**How to complete this task**
Copy the data exactly. Leave nothing out.

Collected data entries

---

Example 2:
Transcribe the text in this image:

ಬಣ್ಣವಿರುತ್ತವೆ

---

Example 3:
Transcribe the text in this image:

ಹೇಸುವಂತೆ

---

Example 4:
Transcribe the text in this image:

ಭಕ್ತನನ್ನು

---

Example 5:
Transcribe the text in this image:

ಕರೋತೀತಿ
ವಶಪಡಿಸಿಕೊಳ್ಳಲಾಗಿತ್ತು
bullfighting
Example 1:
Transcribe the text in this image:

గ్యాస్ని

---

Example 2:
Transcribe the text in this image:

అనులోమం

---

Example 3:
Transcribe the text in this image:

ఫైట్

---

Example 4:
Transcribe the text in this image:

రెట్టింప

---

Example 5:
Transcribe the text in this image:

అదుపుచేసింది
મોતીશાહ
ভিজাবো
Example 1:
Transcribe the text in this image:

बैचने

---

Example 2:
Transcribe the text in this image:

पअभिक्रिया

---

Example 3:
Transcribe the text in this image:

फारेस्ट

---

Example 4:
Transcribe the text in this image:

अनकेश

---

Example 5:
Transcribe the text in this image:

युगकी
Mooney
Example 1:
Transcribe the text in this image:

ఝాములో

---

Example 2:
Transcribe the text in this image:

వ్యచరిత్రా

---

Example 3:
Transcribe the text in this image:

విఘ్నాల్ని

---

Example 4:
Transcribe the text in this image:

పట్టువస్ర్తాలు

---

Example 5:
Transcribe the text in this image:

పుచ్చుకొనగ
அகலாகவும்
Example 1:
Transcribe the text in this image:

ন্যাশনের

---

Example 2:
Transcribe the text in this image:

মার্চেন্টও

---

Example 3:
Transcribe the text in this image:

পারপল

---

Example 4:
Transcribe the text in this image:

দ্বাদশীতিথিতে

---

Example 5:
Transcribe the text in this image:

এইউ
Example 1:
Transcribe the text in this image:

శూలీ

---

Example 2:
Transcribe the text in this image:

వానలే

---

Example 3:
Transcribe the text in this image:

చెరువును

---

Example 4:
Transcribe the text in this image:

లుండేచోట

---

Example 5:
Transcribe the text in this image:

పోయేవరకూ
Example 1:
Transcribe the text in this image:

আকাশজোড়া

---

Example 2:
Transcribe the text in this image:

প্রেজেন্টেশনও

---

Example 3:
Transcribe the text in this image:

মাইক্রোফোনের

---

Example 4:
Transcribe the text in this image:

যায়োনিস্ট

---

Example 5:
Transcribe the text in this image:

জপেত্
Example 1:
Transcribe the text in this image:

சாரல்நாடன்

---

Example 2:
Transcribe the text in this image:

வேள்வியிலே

**Written solution**
---

Example 2:
Transcribe the text in this image:

ಬಣ್ಣವಿರುತ್ತವೆ

---

Example 3:
Transcribe the text in this image:

ಹೇಸುವಂತೆ

---

Example 4:
Transcribe the text in this image:

ಭಕ್ತನನ್ನು

---

Example 5:
Transcribe the text in this image:

ಕರೋತೀತಿ
ವಶಪಡಿಸಿಕೊಳ್ಳಲಾಗಿತ್ತು
bullfighting
Example 1:
Transcribe the text in this image:

గ్యాస్ని

---

Example 2:
Transcribe the text in this image:

అనులోమం

---

Example 3:
Transcribe the text in this image:

ఫైట్

---

Example 4:
Transcribe the text in this image:

రెట్టింప

---

Example 5:
Transcribe the text in this image:

అదుపుచేసింది
મોતીશાહ
ভিজাবো
Example 1:
Transcribe the text in this image:

बैचने

---

Example 2:
Transcribe the text in this image:

पअभिक्रिया

---

Example 3:
Transcribe the text in this image:

फारेस्ट

---

Example 4:
Transcribe the text in this image:

अनकेश

---

Example 5:
Transcribe the text in this image:

युगकी
Mooney
Example 1:
Transcribe the text in this image:

ఝాములో

---

Example 2:
Transcribe the text in this image:

వ్యచరిత్రా

---

Example 3:
Transcribe the text in this image:

విఘ్నాల్ని

---

Example 4:
Transcribe the text in this image:

పట్టువస్ర్తాలు

---

Example 5:
Transcribe the text in this image:

పుచ్చుకొనగ
அகலாகவும்
Example 1:
Transcribe the text in this image:

ন্যাশনের

---

Example 2:
Transcribe the text in this image:

মার্চেন্টও

---

Example 3:
Transcribe the text in this image:

পারপল

---

Example 4:
Transcribe the text in this image:

দ্বাদশীতিথিতে

---

Example 5:
Transcribe the text in this image:

এইউ
Example 1:
Transcribe the text in this image:

శూలీ

---

Example 2:
Transcribe the text in this image:

వానలే

---

Example 3:
Transcribe the text in this image:

చెరువును

---

Example 4:
Transcribe the text in this image:

లుండేచోట

---

Example 5:
Transcribe the text in this image:

పోయేవరకూ
Example 1:
Transcribe the text in this image:

আকাশজোড়া

---

Example 2:
Transcribe the text in this image:

প্রেজেন্টেশনও

---

Example 3:
Transcribe the text in this image:

মাইক্রোফোনের

---

Example 4:
Transcribe the text in this image:

যায়োনিস্ট

---

Example 5:
Transcribe the text in this image:

জপেত্
Example 1:
Transcribe the text in this image:

சாரல்நாடன்

---

Example 2:
Transcribe the text in this image:

வேள்வியிலே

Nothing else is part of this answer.